Directions for this task – When you return the data, keep every line exactly as it is and leave out the pictures.

*** Opening of Supplied material ***

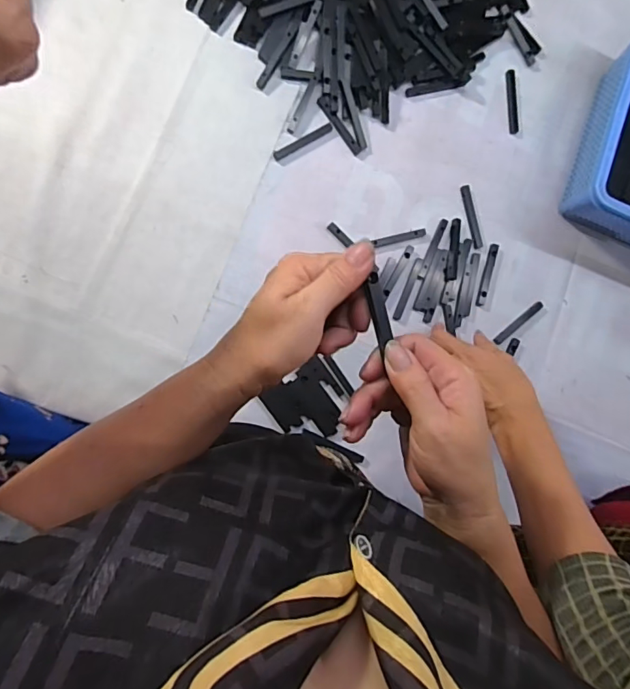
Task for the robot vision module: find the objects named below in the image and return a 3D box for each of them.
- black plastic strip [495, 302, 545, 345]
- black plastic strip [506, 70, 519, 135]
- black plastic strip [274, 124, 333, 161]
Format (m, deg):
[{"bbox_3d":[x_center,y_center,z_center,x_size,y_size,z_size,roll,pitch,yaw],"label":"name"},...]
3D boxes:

*** Close of Supplied material ***

Response area –
Task for the robot vision module: find the objects named below in the image and return a 3D box for each of them.
- black plastic strip [495, 302, 545, 345]
- black plastic strip [506, 70, 519, 135]
- black plastic strip [274, 124, 333, 161]
Format (m, deg):
[{"bbox_3d":[x_center,y_center,z_center,x_size,y_size,z_size,roll,pitch,yaw],"label":"name"},...]
3D boxes:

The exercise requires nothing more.